FRANKFORT -- Gov. Steve Beshear signed into law several major bills Thursday, including limited use of marijuana oil for people with seizures, tax breaks for a proposed 21c Museum Hotel in Lexington and the state’s bourbon and beer industries and a ban on selling e-cigarettes to minors.
Beshear has vetoed no legislation sent to him by this year’s General Assembly. Lawmakers are to return to Frankfort on Monday after a two-week recess to consider any gubernatorial vetoes. The legislative session cannot run past April 15.
Beshear put his signature Thursday on Senate Bill 124, which allows the hospitals at the University of Kentucky and University of Louisville to provide oil derived from marijuana and hemp to children who suffer from certain severe seizures. The benefits also could apply to adults.
The substance would be allowed when recommended by doctors practicing at the research hospitals. The bill also would allow anyone enrolled in a U.S. Food and Drug Administration trial to be treated with the oil.
The measure was one of the most emotional discussed in this year’s legislative session. Several parents with children who suffer with seizures lobbied for it. The legislation marks the first time Kentucky has used any extract from marijuana plants for medicinal purposes.
In a statement, Beshear said the bill "will allow families experiencing difficult health problems new options for treatment."

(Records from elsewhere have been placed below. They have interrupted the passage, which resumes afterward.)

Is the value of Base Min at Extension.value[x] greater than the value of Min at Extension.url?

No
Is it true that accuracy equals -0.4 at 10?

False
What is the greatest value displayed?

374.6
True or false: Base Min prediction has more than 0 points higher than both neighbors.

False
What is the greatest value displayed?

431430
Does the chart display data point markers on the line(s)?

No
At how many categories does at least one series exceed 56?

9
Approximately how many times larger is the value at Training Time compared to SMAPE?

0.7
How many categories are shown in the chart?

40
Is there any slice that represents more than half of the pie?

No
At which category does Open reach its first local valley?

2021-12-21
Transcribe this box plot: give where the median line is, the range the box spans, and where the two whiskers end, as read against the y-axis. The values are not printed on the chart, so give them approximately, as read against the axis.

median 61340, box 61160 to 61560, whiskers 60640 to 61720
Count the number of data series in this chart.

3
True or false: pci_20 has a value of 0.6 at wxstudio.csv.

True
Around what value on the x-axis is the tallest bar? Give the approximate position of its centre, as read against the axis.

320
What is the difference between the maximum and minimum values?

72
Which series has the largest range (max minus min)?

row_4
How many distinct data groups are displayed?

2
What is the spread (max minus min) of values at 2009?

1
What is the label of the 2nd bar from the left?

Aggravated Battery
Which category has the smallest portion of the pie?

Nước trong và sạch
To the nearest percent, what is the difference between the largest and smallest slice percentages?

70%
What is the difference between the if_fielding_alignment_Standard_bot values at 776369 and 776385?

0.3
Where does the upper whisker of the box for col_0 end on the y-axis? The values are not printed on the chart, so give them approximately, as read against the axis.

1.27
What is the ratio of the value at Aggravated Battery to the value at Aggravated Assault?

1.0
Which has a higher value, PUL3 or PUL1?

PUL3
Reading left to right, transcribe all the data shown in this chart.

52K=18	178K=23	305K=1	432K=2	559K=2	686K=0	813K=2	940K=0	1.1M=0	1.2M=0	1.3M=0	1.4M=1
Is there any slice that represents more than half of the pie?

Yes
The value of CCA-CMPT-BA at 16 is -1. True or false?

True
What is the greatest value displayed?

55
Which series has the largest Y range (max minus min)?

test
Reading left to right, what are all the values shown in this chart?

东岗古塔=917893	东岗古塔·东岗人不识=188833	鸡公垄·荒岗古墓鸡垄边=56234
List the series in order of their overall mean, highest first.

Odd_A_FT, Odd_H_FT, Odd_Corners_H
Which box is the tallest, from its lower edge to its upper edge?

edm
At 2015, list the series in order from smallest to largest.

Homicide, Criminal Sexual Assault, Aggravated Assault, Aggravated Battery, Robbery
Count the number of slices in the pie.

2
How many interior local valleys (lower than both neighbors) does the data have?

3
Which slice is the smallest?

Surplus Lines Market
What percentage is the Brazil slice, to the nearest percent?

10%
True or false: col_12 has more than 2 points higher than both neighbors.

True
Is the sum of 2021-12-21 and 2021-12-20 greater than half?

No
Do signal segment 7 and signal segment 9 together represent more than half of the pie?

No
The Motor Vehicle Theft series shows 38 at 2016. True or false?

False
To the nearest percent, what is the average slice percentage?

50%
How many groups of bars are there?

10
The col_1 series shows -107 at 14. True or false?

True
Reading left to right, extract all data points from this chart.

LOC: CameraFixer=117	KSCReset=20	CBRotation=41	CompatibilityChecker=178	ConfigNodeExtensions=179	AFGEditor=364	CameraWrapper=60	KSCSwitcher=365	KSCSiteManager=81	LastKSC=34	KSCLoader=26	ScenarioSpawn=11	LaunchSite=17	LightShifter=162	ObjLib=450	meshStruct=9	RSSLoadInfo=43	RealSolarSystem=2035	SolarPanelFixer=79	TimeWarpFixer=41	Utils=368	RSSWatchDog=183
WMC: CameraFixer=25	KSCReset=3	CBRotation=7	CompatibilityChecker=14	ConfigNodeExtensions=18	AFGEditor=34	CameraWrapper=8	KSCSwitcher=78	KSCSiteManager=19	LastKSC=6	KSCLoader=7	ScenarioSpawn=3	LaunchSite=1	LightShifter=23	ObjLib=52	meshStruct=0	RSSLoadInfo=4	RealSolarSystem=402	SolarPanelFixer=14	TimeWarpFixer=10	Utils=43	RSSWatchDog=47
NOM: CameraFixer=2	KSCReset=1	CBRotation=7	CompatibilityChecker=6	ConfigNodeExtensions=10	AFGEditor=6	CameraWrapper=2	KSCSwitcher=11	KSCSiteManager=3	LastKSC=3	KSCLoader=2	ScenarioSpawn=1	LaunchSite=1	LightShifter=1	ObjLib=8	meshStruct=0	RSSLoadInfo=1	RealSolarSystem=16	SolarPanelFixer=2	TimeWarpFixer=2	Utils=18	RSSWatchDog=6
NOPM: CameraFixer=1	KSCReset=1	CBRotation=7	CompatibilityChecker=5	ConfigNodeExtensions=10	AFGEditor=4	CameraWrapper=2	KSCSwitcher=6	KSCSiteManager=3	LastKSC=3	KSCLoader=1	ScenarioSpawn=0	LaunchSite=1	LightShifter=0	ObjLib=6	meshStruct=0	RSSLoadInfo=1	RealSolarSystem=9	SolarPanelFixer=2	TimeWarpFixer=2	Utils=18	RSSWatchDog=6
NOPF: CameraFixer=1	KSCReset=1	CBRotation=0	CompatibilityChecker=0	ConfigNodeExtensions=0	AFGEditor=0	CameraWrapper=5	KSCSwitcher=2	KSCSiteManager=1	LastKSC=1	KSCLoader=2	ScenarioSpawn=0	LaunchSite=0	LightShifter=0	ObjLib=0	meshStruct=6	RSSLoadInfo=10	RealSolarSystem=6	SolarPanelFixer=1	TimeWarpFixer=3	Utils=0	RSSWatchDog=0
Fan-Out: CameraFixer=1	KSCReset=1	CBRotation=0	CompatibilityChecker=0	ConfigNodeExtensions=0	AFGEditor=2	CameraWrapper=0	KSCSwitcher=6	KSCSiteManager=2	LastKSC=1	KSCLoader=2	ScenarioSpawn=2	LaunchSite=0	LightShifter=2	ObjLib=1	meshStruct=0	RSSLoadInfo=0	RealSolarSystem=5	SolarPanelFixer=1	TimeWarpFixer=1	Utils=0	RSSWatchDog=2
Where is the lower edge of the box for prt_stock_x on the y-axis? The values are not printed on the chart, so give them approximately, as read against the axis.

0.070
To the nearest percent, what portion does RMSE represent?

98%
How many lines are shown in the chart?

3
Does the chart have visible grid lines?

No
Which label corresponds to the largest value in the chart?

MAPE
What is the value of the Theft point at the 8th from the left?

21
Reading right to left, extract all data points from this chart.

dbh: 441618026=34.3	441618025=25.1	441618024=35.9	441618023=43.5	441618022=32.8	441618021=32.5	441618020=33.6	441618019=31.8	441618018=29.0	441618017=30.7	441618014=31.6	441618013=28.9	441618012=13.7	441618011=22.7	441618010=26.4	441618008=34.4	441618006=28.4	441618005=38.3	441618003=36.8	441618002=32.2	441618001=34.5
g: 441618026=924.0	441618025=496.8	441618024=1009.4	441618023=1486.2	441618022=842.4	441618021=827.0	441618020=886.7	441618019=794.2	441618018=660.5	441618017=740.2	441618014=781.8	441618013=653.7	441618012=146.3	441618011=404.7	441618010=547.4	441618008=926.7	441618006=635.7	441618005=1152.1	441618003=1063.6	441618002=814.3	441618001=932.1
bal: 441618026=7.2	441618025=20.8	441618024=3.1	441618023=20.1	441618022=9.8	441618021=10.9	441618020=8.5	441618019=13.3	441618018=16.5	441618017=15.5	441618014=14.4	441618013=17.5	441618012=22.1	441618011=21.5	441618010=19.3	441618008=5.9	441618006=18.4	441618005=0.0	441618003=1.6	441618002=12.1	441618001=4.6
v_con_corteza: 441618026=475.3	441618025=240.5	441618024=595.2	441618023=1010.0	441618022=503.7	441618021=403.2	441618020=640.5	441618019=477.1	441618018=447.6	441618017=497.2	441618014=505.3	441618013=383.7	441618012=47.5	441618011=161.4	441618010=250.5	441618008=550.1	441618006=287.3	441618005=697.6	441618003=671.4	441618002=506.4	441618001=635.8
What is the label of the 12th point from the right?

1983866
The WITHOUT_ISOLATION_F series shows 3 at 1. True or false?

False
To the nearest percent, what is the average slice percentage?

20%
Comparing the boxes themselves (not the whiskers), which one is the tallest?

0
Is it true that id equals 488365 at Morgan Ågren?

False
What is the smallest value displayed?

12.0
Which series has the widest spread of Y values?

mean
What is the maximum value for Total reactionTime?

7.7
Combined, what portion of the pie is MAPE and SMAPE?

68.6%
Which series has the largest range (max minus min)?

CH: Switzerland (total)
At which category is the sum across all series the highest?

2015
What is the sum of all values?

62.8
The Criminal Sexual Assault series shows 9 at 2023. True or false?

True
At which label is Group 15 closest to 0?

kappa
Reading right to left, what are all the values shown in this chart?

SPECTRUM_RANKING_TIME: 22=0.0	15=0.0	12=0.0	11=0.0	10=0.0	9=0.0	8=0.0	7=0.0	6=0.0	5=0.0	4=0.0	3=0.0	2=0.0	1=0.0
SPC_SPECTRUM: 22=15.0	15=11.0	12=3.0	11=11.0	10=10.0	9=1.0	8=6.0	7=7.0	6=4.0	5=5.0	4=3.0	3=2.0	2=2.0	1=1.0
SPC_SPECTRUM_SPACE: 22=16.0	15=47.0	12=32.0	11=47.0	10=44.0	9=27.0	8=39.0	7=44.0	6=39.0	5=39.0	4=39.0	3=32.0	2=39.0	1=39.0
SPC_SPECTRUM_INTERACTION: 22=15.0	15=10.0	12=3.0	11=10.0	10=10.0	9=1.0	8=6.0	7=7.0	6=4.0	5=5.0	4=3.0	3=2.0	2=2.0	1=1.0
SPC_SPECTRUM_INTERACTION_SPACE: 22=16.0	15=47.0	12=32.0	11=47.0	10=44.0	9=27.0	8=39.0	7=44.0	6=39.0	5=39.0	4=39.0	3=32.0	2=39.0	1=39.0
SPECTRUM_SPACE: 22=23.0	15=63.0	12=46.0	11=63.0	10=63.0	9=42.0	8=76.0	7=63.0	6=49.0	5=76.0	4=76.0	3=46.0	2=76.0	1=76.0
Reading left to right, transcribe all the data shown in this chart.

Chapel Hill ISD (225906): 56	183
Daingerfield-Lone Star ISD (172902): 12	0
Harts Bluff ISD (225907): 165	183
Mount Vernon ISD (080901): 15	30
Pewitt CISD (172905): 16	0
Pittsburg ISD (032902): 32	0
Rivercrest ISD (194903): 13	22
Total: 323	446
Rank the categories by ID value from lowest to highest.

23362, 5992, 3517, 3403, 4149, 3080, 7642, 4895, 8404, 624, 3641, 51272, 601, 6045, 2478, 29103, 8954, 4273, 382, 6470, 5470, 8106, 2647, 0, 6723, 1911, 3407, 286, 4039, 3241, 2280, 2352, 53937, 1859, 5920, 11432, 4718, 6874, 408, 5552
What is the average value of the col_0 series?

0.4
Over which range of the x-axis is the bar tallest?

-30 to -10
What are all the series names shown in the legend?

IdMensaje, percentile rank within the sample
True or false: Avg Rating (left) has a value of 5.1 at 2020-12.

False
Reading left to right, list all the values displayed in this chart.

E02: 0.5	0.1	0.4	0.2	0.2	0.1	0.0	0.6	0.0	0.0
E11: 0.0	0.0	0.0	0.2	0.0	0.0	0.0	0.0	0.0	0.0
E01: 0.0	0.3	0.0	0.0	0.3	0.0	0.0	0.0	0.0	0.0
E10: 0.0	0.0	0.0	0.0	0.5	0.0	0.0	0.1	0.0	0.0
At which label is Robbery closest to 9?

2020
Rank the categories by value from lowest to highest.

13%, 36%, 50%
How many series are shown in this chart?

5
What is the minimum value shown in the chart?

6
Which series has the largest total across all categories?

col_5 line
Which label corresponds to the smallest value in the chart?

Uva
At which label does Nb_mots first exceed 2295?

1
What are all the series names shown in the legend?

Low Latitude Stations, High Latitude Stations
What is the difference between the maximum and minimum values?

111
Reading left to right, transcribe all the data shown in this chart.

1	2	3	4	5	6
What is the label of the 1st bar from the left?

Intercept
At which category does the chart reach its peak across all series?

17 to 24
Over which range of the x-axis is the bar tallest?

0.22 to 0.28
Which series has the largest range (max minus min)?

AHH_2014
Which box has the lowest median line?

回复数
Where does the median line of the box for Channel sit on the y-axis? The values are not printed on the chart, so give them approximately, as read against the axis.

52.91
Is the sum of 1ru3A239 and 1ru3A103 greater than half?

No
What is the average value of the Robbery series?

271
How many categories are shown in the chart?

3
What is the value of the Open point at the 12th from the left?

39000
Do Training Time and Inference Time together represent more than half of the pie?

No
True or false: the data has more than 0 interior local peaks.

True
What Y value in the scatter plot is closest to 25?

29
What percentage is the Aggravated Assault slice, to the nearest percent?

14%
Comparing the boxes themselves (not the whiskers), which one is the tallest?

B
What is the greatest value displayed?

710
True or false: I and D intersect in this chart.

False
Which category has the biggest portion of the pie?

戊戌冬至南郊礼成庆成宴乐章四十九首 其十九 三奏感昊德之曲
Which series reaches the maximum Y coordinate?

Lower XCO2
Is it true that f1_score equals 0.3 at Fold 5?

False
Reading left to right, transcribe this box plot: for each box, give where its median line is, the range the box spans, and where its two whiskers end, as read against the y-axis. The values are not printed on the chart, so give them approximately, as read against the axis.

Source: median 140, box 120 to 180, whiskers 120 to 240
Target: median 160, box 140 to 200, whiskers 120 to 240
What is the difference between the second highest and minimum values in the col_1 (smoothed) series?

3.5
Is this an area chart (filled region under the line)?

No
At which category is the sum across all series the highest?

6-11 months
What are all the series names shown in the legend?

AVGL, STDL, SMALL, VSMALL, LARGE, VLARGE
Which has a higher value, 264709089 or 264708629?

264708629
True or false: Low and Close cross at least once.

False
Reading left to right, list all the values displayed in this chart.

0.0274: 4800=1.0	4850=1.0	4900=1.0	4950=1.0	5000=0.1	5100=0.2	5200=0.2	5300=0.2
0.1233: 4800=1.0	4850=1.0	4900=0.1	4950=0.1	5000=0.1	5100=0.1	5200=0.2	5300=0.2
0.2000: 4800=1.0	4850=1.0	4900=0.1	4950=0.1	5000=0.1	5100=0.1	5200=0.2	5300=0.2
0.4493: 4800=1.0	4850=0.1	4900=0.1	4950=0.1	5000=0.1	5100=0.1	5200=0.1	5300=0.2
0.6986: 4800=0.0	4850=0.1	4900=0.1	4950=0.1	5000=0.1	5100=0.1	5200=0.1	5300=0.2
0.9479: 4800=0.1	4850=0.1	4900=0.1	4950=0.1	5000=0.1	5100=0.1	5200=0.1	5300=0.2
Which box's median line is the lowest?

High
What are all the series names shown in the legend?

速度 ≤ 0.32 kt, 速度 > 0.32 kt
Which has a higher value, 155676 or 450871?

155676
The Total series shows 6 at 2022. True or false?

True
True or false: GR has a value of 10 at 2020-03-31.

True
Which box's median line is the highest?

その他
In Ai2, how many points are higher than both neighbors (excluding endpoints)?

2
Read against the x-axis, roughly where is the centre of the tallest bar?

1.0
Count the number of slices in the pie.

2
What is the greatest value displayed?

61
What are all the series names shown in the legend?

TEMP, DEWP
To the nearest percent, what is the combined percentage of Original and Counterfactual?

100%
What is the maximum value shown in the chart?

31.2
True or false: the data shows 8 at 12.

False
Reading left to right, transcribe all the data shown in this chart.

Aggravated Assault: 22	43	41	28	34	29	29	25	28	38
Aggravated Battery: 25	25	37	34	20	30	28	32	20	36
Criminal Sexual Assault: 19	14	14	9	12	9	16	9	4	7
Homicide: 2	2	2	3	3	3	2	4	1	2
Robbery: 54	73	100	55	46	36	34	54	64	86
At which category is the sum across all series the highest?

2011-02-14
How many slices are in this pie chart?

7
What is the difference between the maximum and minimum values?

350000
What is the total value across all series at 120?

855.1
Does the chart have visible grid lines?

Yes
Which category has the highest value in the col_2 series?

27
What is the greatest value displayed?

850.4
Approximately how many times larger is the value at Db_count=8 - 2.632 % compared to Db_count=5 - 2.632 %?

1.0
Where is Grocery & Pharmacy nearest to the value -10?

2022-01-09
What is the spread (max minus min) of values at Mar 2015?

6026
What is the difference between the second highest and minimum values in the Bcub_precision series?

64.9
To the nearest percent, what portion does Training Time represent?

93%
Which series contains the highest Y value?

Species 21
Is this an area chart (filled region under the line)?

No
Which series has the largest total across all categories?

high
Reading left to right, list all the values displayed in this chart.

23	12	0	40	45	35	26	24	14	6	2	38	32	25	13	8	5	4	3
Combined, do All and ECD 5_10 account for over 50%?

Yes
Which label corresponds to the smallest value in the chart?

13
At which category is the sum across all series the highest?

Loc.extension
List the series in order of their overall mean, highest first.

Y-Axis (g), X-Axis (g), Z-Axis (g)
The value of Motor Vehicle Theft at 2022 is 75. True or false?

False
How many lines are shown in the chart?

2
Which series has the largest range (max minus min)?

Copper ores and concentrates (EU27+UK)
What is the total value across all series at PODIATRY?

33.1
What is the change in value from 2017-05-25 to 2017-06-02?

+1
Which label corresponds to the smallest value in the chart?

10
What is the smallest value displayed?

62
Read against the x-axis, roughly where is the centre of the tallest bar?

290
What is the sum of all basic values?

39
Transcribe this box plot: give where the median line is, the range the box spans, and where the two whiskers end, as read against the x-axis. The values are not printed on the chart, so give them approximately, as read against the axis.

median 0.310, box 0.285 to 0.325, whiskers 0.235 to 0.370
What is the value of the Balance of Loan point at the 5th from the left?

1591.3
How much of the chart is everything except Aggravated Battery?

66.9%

"Both our law enforcement leaders and our drug policy director worked with the legislators on this bill, and they gave the bill their support. Because the bill has been carefully constructed to require that any prescriptive recommendation for the oil can come only from physicians at the state’s research universities or through an FDA clinical trial, I am confident that this law will provide the relief that these families seek, without creating complications for our law enforcement community."
Beshear also signed into law Thursday House Bill 445, a revenue bill that accompanied the state’s two-year budget.
Besides offering tax breaks for several businesses, it makes several gambling-related changes, including a new tax on advance-deposit wagering and reinstituting a tax on instant racing machines. It also allows the Kentucky Lottery to advertise that its proceeds help finance education and other government programs.
Overall, the revenue bill means less money for the state – a move that upset some legislators who also said it makes it harder for the legislature to ever enact tax reform.
Senate President Robert Stivers, R-Manchester, said the bill would cut revenue for the state by about $9 million to $10 million, mostly in the second year of the state's two-year, $20.3 billion budget.
Also signed into law Thursday by the governor were Senate Bill 109, which prohibits the sale of e-cigarettes to minors, and House Bill 81, which requires the displaying of the national motto, "In God We Trust," in legislative committee rooms in the Capitol and Capitol Annex.